Что-то доказали эти погибшие солдаты только своему начальству: «Да, мы тупое мясо, нас можно гнать на убой, и мы пойдем стройными рядами». И обрадовавшись, начальство продолжало эту политику, пусть и в немного смягченном виде.
Заставили начальство думать головой совсем другие люди, и кстати, не покорные англичане, а свободолюбивые французы:
«Войска устали от того, что их без всяких видимых результатов непрерывно бросали на колючую проволоку и пулеметы противника. Во французских армиях возникли мятежи, обостренные еще недовольством войск и всякими служебными неполадками. Беспорядки охватили ни много ни мало 16 корпусов. Впервые пламя восстания вспыхнуло 3 мая в одном из полков 2-й колониальной дивизии. Хотя оно почти мгновенно было затушено, однако вскоре широко распространилось. Восстание проходило под лозунгами: "Мы будем защищать окопы, но не хотим атаковать", "Мы не так глупы, чтобы идти на пулеметы!" Тот факт, что восстание всегда вспыхивало тогда, когда войска получали приказ идти в атаку, является лучшим доказательством, что действительными причинами мятежей были недоверие и отвращение к своим командирам, а не разлагающая пропаганда. …Беспорядки оказались настолько серьезны и так широко распространились, что, по словам военного министра, на фронте в Шампани можно было положиться только на две дивизии, а местами окопы были почти совершенно пусты».

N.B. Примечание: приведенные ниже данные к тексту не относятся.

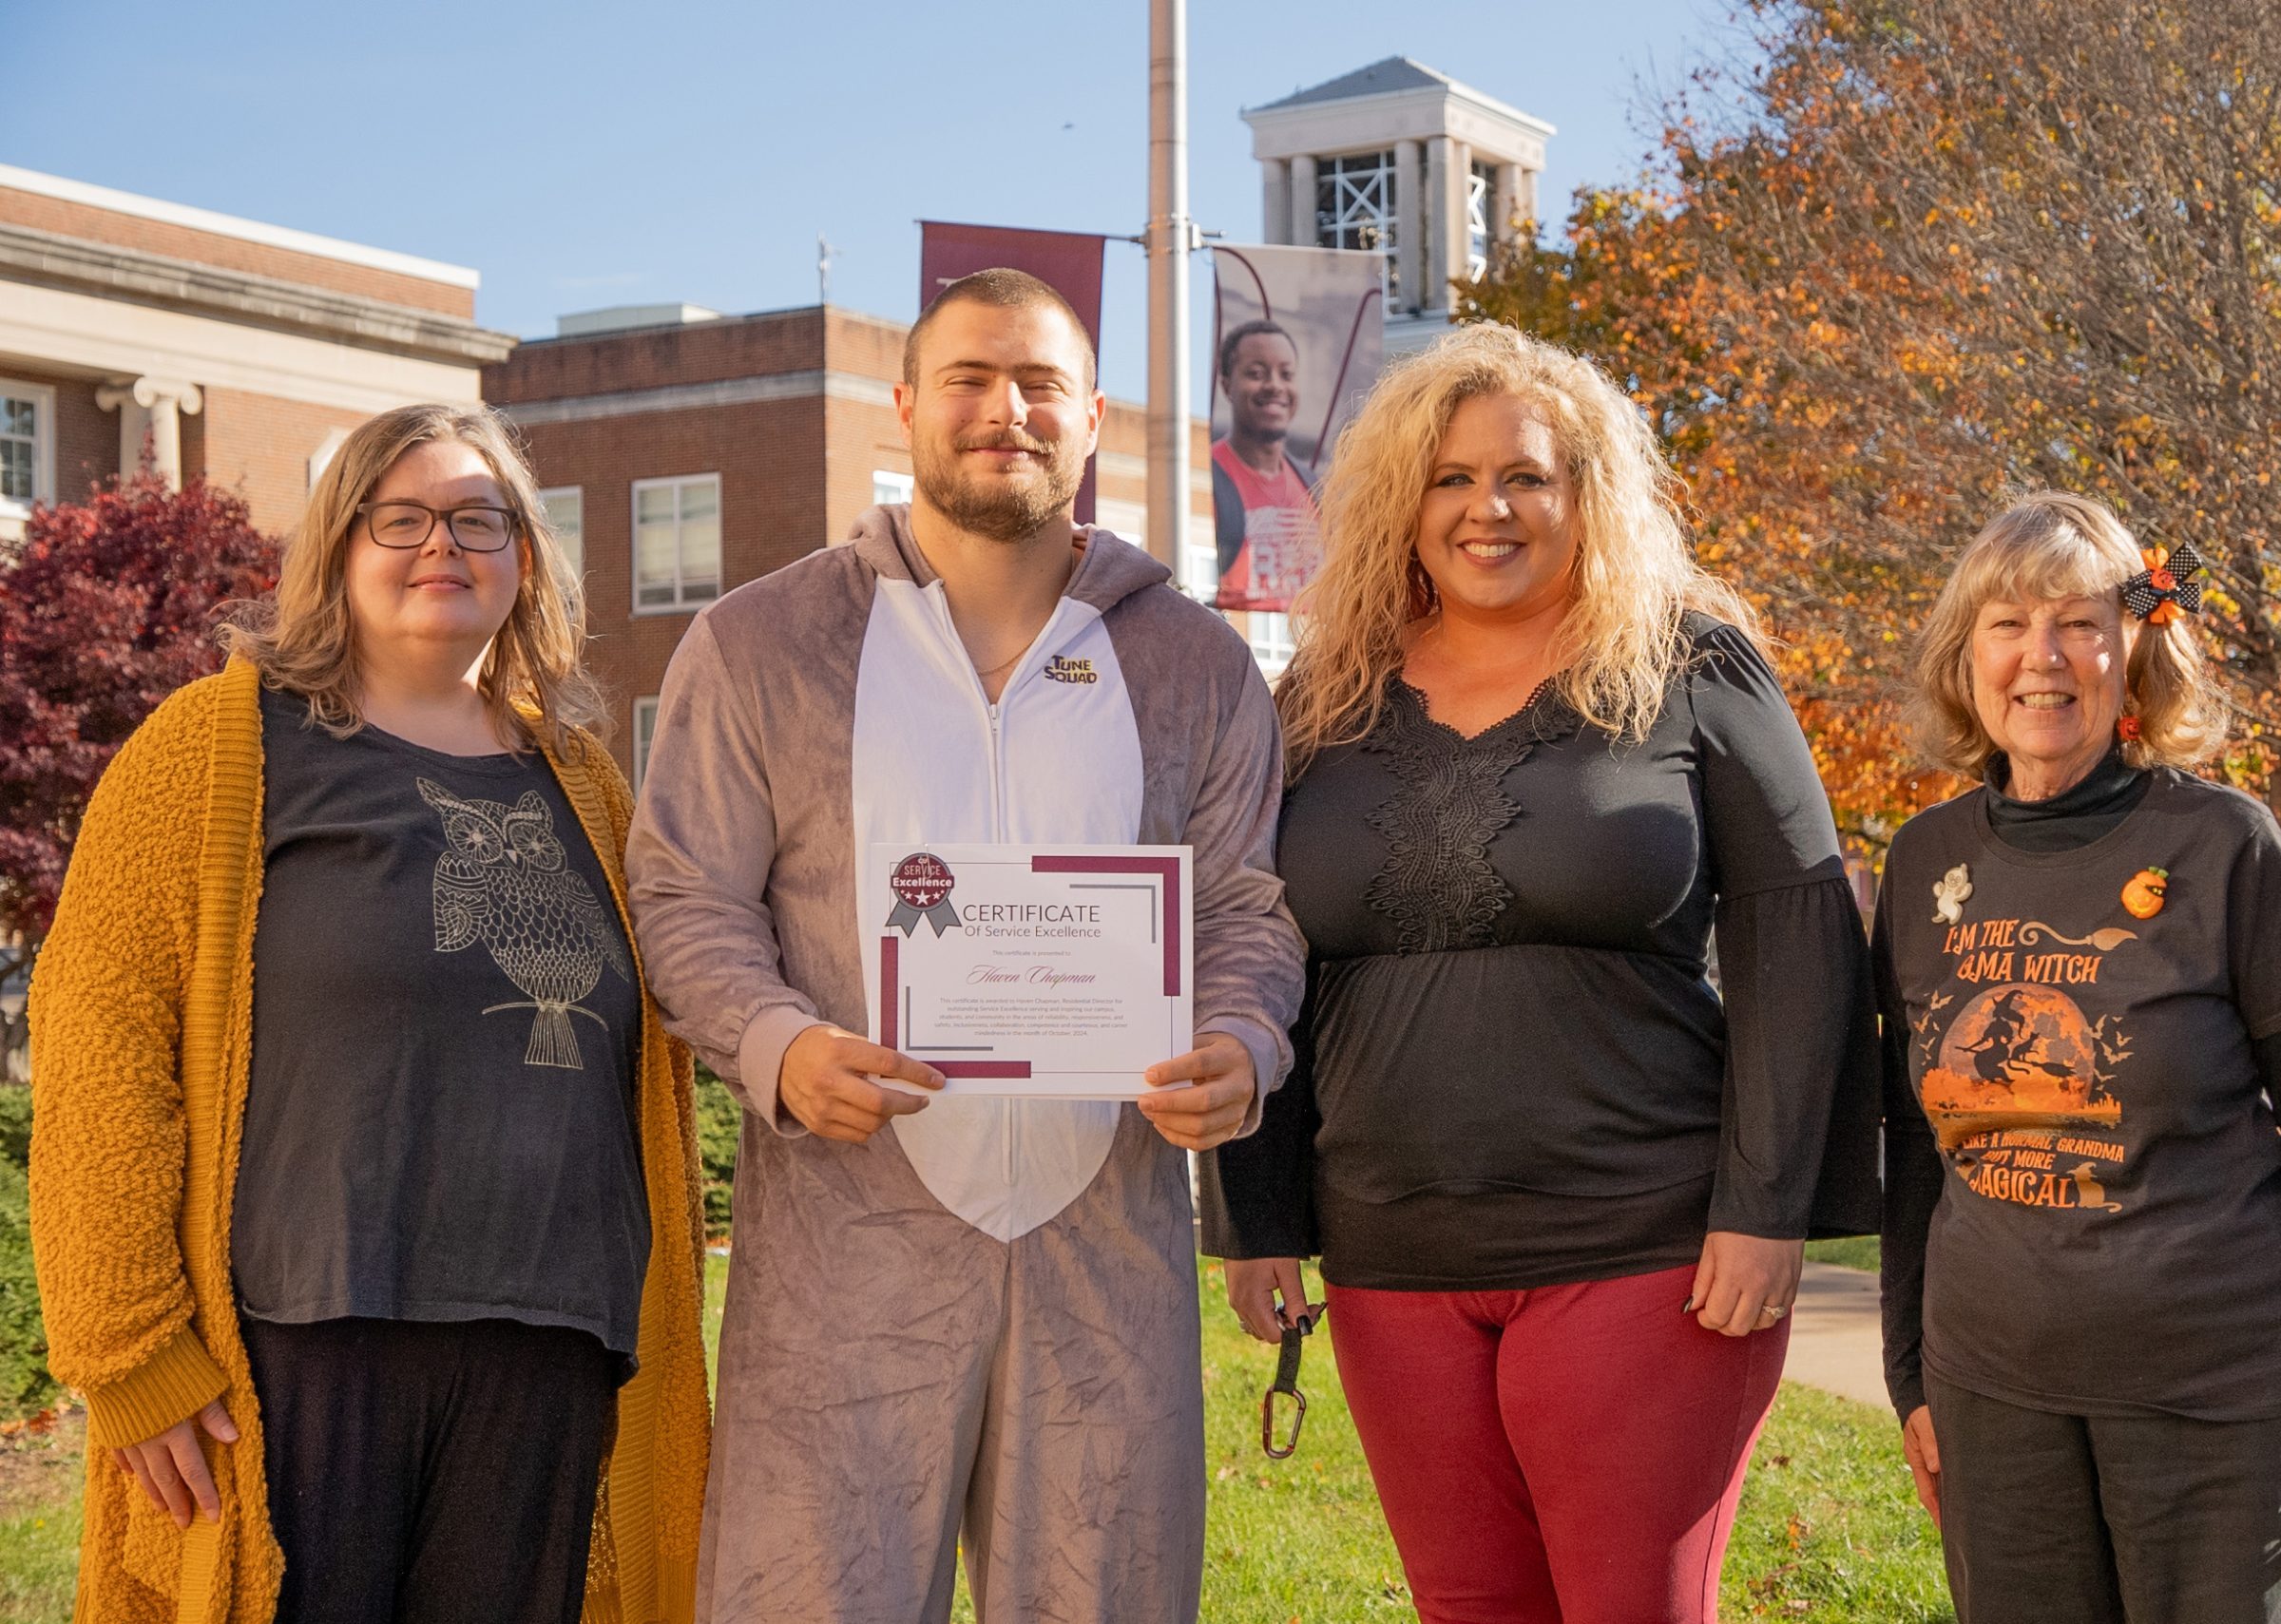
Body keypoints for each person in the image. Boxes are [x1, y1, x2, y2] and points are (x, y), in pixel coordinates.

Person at [624, 268, 1303, 1624]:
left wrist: (1242, 1040)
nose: (1009, 410)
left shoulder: (1194, 663)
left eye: (1043, 383)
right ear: (907, 408)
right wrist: (779, 1044)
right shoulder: (760, 643)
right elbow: (686, 896)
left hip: (1103, 1245)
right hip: (844, 1248)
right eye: (972, 379)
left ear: (1094, 416)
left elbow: (1244, 906)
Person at [1200, 321, 1880, 1624]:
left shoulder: (1692, 666)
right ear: (1405, 502)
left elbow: (1800, 934)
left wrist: (1767, 1206)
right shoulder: (1320, 700)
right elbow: (1258, 944)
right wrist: (1256, 1209)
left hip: (1647, 1248)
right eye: (1451, 479)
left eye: (1527, 475)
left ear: (1588, 495)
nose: (1487, 508)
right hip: (1393, 1261)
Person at [28, 403, 709, 1624]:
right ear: (337, 550)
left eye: (476, 519)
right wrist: (129, 1352)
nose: (439, 544)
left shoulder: (587, 781)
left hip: (552, 1339)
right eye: (399, 518)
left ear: (524, 559)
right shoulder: (215, 748)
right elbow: (98, 1048)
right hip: (304, 1340)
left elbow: (666, 1019)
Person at [1875, 491, 2281, 1624]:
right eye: (2006, 622)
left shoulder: (2222, 843)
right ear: (1965, 656)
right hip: (1994, 1396)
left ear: (2134, 649)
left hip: (2220, 1401)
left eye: (2078, 621)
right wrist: (1910, 1377)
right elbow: (1914, 1152)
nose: (2042, 656)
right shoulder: (1925, 862)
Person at [1211, 317, 1319, 609]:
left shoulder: (1315, 487)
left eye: (1286, 374)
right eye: (1257, 373)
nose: (1275, 386)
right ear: (1227, 386)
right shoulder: (1205, 475)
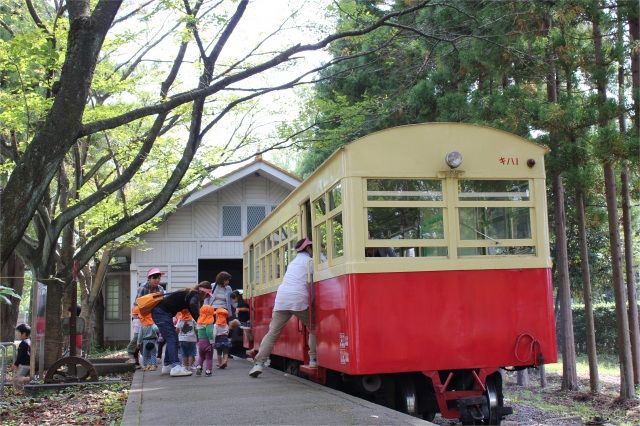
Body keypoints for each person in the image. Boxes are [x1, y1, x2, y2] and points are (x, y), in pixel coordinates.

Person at [249, 238, 317, 378]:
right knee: (313, 327)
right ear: (308, 248)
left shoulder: (292, 263)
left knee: (272, 332)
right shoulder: (310, 261)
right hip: (298, 299)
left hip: (281, 299)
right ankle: (313, 359)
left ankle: (258, 364)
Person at [152, 281, 212, 377]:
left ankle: (168, 365)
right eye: (207, 295)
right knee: (172, 339)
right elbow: (192, 305)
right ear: (203, 292)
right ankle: (176, 366)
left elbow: (192, 309)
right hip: (162, 313)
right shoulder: (195, 295)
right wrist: (200, 322)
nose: (206, 297)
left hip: (160, 312)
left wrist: (198, 321)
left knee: (172, 338)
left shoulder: (190, 293)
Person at [195, 304, 215, 376]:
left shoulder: (199, 321)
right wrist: (212, 341)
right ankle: (208, 371)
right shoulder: (209, 321)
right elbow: (209, 332)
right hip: (207, 342)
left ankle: (198, 366)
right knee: (209, 358)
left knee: (201, 356)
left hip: (200, 342)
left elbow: (197, 331)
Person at [12, 323, 31, 390]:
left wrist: (16, 364)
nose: (17, 334)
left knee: (16, 379)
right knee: (19, 380)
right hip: (28, 364)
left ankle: (31, 379)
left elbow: (20, 356)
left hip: (24, 365)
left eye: (18, 333)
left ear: (24, 333)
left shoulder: (23, 343)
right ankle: (23, 391)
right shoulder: (29, 341)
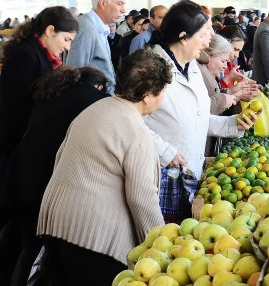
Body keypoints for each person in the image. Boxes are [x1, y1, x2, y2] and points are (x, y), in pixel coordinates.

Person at [37, 50, 171, 285]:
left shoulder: (95, 109)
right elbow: (142, 198)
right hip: (91, 236)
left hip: (55, 223)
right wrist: (161, 247)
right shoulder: (136, 131)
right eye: (162, 91)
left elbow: (61, 157)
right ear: (148, 96)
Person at [0, 66, 108, 286]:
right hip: (39, 183)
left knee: (13, 238)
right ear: (96, 85)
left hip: (19, 175)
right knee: (34, 246)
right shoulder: (89, 97)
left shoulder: (53, 92)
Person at [145, 0, 257, 222]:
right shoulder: (151, 68)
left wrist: (233, 123)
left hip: (188, 175)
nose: (208, 42)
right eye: (204, 34)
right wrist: (165, 152)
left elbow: (198, 118)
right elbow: (130, 122)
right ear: (183, 36)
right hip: (161, 176)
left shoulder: (192, 67)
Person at [0, 6, 78, 168]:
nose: (68, 47)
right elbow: (16, 106)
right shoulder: (25, 55)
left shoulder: (41, 54)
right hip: (19, 141)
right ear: (50, 31)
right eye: (66, 39)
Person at [65, 0, 126, 94]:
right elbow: (73, 73)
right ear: (102, 3)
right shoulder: (86, 27)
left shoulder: (99, 27)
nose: (123, 10)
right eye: (119, 4)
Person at [198, 34, 237, 115]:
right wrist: (223, 101)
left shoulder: (205, 72)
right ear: (209, 55)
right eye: (223, 61)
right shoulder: (198, 74)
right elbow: (200, 108)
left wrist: (232, 92)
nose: (225, 66)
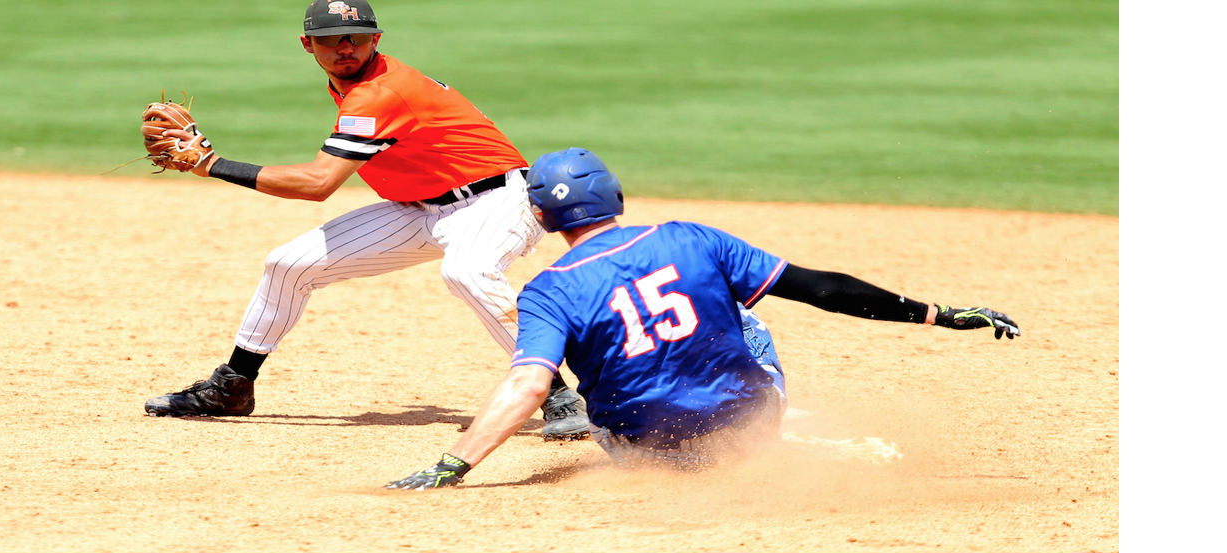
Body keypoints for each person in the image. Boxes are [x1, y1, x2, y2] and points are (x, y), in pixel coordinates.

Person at [385, 148, 1020, 489]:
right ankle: (765, 438)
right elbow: (822, 289)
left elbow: (528, 387)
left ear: (545, 219)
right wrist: (938, 314)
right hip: (747, 422)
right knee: (742, 307)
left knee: (595, 357)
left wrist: (453, 464)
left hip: (641, 452)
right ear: (617, 198)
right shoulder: (688, 236)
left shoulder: (544, 291)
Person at [140, 1, 590, 440]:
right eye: (331, 40)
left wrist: (212, 164)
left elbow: (319, 182)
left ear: (375, 39)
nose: (345, 48)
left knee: (466, 270)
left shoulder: (380, 92)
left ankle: (557, 396)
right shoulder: (353, 84)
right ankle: (233, 387)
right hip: (420, 208)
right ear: (307, 45)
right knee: (288, 264)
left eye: (356, 39)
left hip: (498, 199)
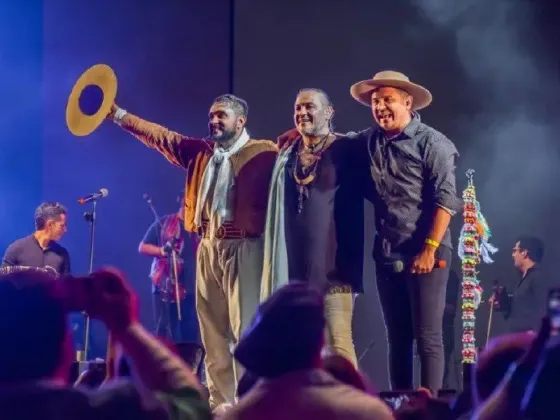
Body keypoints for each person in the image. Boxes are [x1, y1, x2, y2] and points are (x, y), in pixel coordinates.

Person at [107, 95, 277, 412]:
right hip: (208, 244)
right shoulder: (200, 152)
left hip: (244, 246)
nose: (213, 121)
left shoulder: (264, 152)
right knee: (212, 331)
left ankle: (248, 401)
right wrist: (119, 115)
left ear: (240, 121)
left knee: (245, 329)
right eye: (211, 116)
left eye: (221, 116)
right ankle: (220, 402)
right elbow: (160, 136)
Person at [348, 70, 463, 393]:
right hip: (388, 251)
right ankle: (400, 405)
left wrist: (429, 248)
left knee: (427, 336)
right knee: (397, 336)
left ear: (408, 103)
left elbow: (446, 201)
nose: (381, 107)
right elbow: (335, 142)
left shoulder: (433, 143)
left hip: (428, 249)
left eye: (388, 100)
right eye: (375, 101)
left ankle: (429, 406)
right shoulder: (369, 140)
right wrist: (296, 133)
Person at [261, 88, 371, 366]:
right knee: (302, 350)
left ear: (329, 112)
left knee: (339, 343)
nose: (302, 113)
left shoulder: (348, 148)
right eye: (297, 109)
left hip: (336, 270)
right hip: (296, 272)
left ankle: (353, 407)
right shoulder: (287, 154)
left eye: (309, 106)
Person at [138, 191, 200, 344]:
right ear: (184, 203)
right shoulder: (165, 223)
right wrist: (162, 251)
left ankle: (188, 365)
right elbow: (142, 247)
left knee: (190, 334)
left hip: (191, 288)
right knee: (165, 332)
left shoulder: (197, 229)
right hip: (166, 287)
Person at [491, 236, 548, 333]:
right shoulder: (522, 278)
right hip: (518, 336)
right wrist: (501, 302)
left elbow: (542, 310)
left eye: (515, 251)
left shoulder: (539, 277)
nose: (513, 255)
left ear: (524, 253)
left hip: (529, 339)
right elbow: (520, 306)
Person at [2, 201, 70, 275]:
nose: (65, 230)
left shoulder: (62, 253)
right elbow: (3, 281)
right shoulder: (16, 249)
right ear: (50, 224)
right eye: (62, 226)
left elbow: (67, 285)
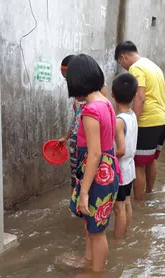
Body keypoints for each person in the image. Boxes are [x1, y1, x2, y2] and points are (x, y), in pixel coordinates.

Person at [67, 54, 121, 278]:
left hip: (98, 173)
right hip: (107, 170)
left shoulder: (90, 112)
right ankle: (89, 261)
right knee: (91, 223)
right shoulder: (105, 102)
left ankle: (96, 275)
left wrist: (85, 192)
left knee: (97, 230)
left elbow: (95, 153)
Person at [115, 41, 165, 201]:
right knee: (151, 159)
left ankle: (139, 204)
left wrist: (134, 124)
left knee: (138, 164)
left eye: (120, 62)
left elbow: (140, 97)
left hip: (148, 122)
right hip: (163, 119)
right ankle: (150, 193)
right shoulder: (153, 66)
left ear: (123, 57)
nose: (123, 67)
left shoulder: (136, 68)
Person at [58, 55, 109, 195]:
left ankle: (81, 200)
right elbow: (76, 118)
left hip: (89, 146)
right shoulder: (102, 103)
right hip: (82, 143)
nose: (68, 83)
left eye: (68, 79)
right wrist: (67, 136)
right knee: (76, 176)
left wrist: (84, 192)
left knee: (87, 183)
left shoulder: (92, 108)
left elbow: (95, 153)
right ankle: (76, 208)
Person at [111, 73, 138, 243]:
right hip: (130, 167)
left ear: (112, 94)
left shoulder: (118, 121)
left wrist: (104, 156)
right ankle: (126, 233)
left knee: (118, 208)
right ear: (134, 96)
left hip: (120, 169)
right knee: (127, 203)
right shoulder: (133, 115)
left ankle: (118, 241)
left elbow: (120, 149)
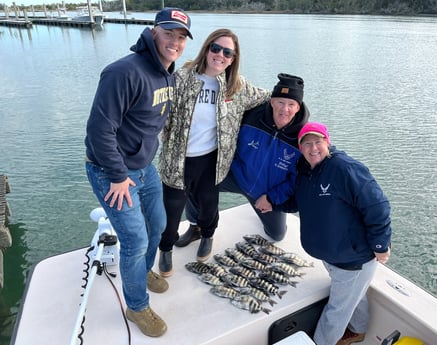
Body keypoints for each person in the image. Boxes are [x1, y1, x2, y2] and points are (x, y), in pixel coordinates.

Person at [84, 7, 192, 338]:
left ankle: (142, 271)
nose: (175, 41)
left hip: (143, 169)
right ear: (153, 31)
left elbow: (151, 121)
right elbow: (99, 131)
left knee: (158, 224)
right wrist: (117, 175)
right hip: (111, 171)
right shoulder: (123, 72)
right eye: (169, 33)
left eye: (181, 36)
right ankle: (136, 306)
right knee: (135, 239)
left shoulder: (168, 73)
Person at [157, 28, 271, 277]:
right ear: (207, 49)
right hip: (177, 161)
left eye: (227, 52)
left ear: (233, 58)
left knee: (209, 205)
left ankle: (206, 235)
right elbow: (157, 106)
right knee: (172, 211)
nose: (220, 55)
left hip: (211, 160)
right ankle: (165, 249)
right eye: (215, 48)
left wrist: (294, 106)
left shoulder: (236, 87)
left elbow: (268, 97)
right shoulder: (182, 77)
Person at [277, 122, 392, 345]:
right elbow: (299, 202)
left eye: (318, 142)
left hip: (353, 259)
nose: (313, 148)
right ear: (300, 148)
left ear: (327, 142)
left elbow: (378, 206)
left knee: (336, 311)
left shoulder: (345, 169)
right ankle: (358, 331)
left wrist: (380, 245)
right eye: (307, 143)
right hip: (331, 256)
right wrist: (273, 203)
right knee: (351, 297)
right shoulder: (304, 169)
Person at [180, 73, 310, 246]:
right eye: (280, 102)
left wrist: (272, 199)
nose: (284, 109)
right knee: (194, 181)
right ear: (271, 101)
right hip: (237, 177)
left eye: (291, 104)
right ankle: (196, 226)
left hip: (265, 191)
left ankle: (263, 210)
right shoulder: (251, 116)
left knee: (276, 235)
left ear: (298, 107)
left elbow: (295, 180)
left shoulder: (304, 138)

Ну европейцы, ну умники, все-таки додумались! Куда там «глупым обезьянам» с других континентов, которые в те времена и строем то ходить не умели. А европейцы - гении сообразительности и смекалки. Всего-то пару миллиончиков в мясо извели, и тут наконец задние бараны в стаде начали о чем-то задумываться: «Стадо, а правильно ли мы делаем, шагая шеренгами под пулеметы?»
«Положение спас генерал Петэн, а средством, которым он для этого воспользовался, было изменение политики в сторону большего внимания к психологии бойца. 28 февраля правительство назначило его начальником Генерального штаба как сдерживающее начало против опрометчивого и безрассудного наступления, проводимого Нивелем. 15 мая правительство пошло на более разумный и более честный шаг, назначив Петэна на место Нивеля. В течение месяца он разъезжал по фронту на автомобиле, побывав почти в каждой дивизии, уговаривая как офицеров, так и солдат громко высказывать все свои жалобы, все что у них наболело. Ведя себя ласково, но не заискивая, он располагал к себе и внушал доверие к своим обещаниям. Несение службы в окопах было упорядочено и уравнено; обеспечена была равномерность смены частей и улучшены были лагеря, где отдыхали сменившиеся войска. Не прошло и месяца, как спокойствие было восстановлено ценой всего 23 расстрелов, хотя больше сотни вожаков мятежей были отправлены в колонии. Но хотя французская армия и выздоравливала, Петэну все еще оставалось возродить ее боеспособность и уверенность в своих силах. Для этого он в первую очередь реорганизовал подготовку войск и изменил тактику, положив в ее основу принцип, что огонь должен экономить живую силу».
Другим словами, даже трехлетний опыт войны и миллионы погибших не смогли изменить психологию начальства. Помог поумнеть только страх, что эти самые солдаты повернут свои штыки в другую сторону и насадят на них своих же генералов. Похоже, единственный рациональной способ обращения народа со своим правительством - это держать ему пистолет у виска. И не колеблясь при случае нажимать на спусковой крючок и заменять на новеньких.